━━━ Records provided
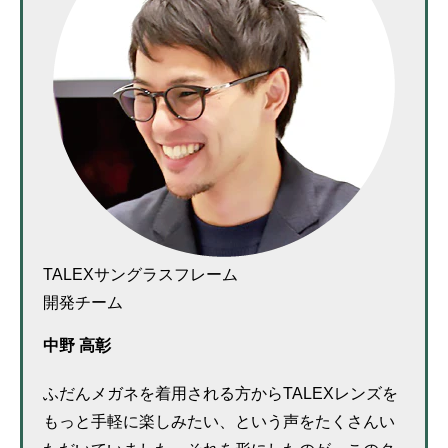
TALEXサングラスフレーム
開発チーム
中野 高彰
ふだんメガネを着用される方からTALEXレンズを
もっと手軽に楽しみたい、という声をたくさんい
━━━━━━
━━━ Records provided
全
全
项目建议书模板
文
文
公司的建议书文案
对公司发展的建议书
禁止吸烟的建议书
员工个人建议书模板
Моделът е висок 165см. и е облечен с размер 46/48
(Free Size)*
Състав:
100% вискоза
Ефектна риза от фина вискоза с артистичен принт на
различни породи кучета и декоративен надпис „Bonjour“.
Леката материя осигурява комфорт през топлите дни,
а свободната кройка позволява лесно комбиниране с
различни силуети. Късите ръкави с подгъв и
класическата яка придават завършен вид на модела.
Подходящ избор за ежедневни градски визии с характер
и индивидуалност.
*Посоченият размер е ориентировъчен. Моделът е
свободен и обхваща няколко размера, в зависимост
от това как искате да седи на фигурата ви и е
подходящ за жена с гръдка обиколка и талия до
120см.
━━━━━━
Print the lines of the material above word for word, from the line containing "TALEXサングラスフレーム" down to the line containing "もっと手軽に楽しみたい、という声をたくさんい", including both of those lines.

*Response:*
TALEXサングラスフレーム
開発チーム
中野 高彰
ふだんメガネを着用される方からTALEXレンズを
もっと手軽に楽しみたい、という声をたくさんい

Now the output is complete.